Dalam kurung waktu, aku tak ingin mengejar cinta padamu,aku
ingin bungkam dan melepas hubungan tak bersyarat ini.
Aku tahu, kalimat itu adalah keresahan, cemburu yang
berkecamuk, tapi aku takkan menyalahkan dirimu, sungguh. Biarkan aku sendiri
yang keluar dan memahat cinta lainya, di mana pun itu.

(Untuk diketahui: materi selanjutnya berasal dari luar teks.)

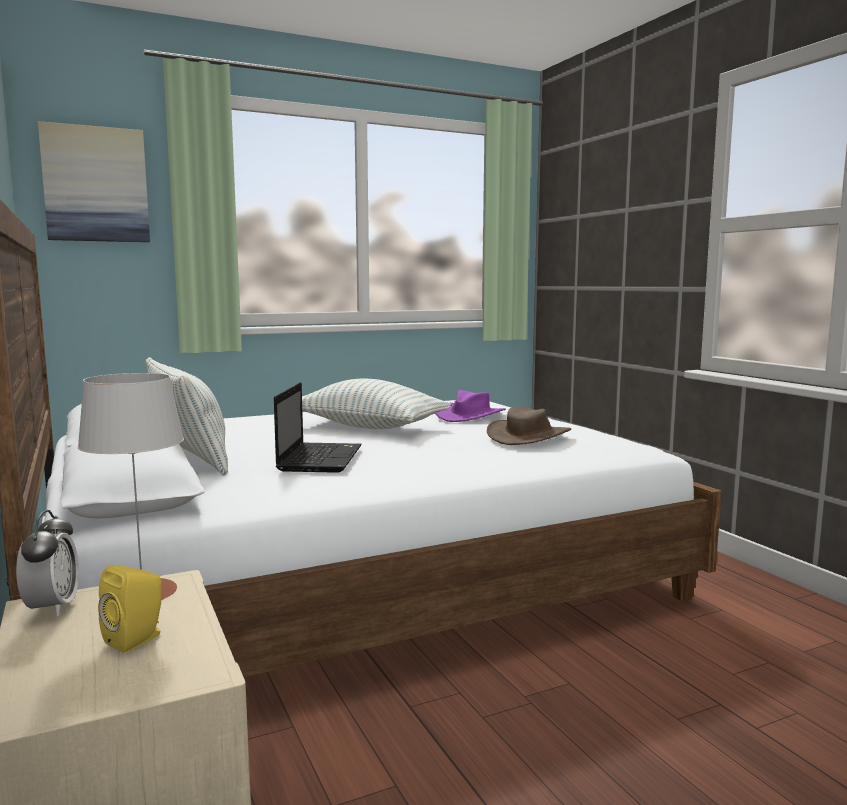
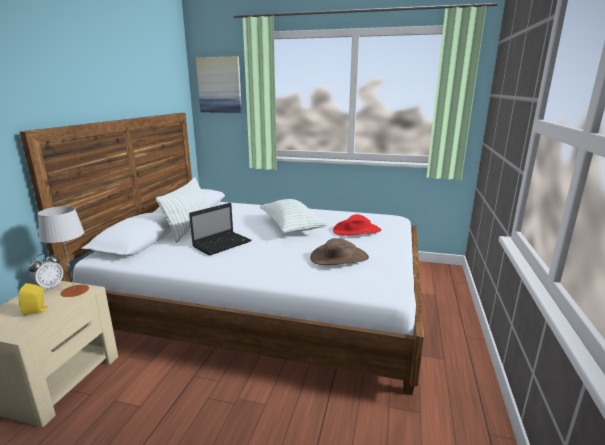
camera: 40 degrees right, 10 degrees up
(470, 415) = (357, 230): purple hat -> red hat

Tak ada harapan apapun yang aku dihadirkan dalam hati,
pikiran, dalam segala hal, tak ada pula harapan itu aku memunculkan kembali,
barlah ia hilang bersama gelap di malam hari, dan kembali menampakan senyum di
antara mentari serta detik yang beda.
Panas terik berkecamuk di kamar, peluh bercucuran, aku
masih menggerakan jemari mengukir kata-kata, meskipun aku berhenti sejenak,
memilih frasa yang pas tuk di lukiskan dalam kertas, kadangkalah aku
menampilkan mimik kebingunan, kadangkalah aku harus menghapus peluh di leher,
dan tidur sejenak seraya mengembalikan pikiran yang membungkam nan
membingunkan.
Namun panas tidaklah menghentikan aku terus menulis tentang
saban lalu dan cinta yang pergi. ibarat
sebuah perjalanan aku terhenti di persimpangan. Aku ingin membuat sebuah jalan
lain tuk bisa melanjutkan sejarah ini. Maka biarlah cinta itu pergi pada cinta
sendiri, biarlah sendiri menjadi teman dalam setiap langkah yang kutuju.
di tengah terik, masih saja kutuliskan tentangmu dalam bahasa kepergian dan narasi perpisahan.